» **RECORDED INFORMATION**:

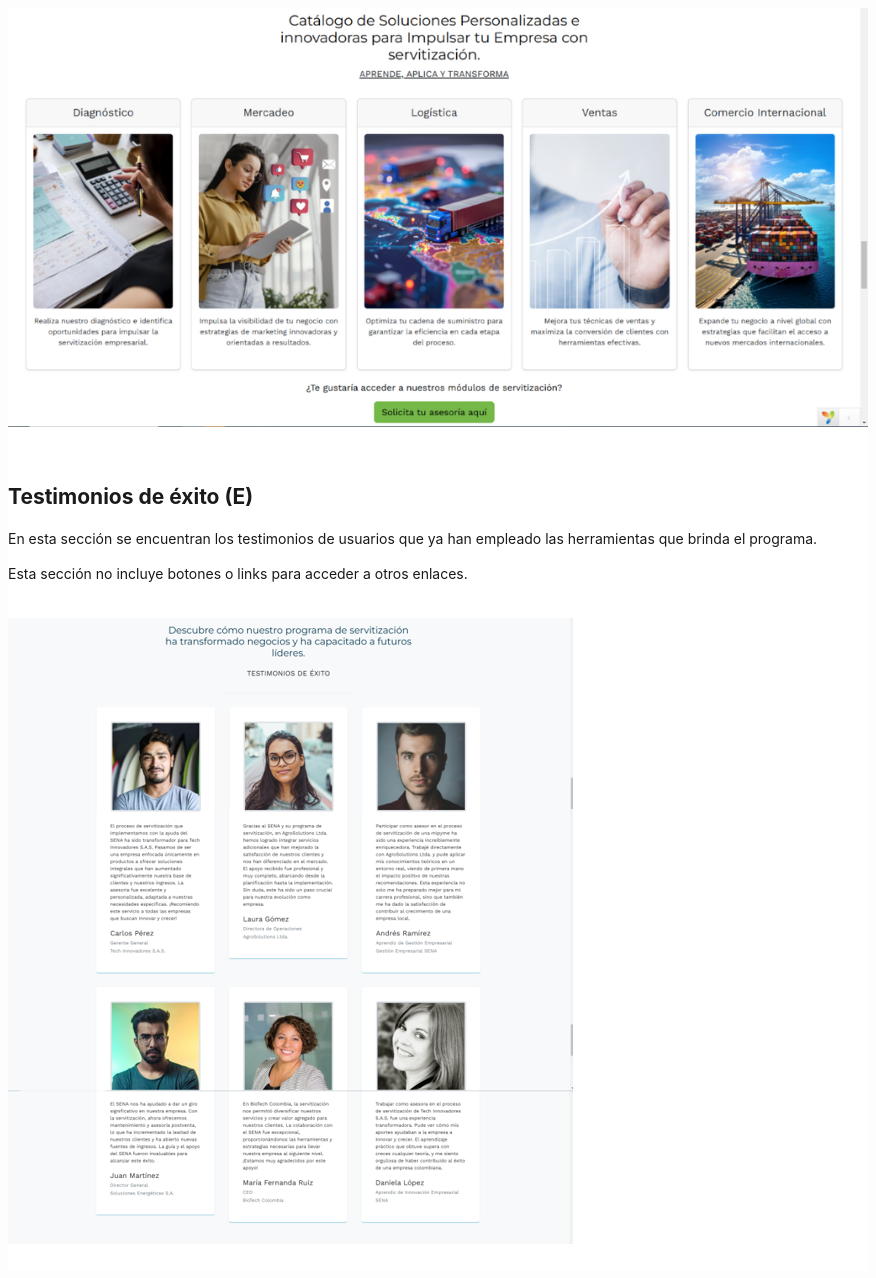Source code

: ![Menú contextual](/public/usr09.png)<br><br>


## Testimonios de éxito (E)

En esta sección se encuentran los testimonios de usuarios que ya han empleado las herramientas que brinda el programa. <br>

Esta sección no incluye botones o links para acceder a otros enlaces. <br><br>

![Menú contextual](/public/usr10.png)<br><br>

» **JOB ITEM**:
Tell how many lines of the records above hold "sección", giving the number and nothing else.

» **SOLUTION FOR THIS PROBLEM**:
2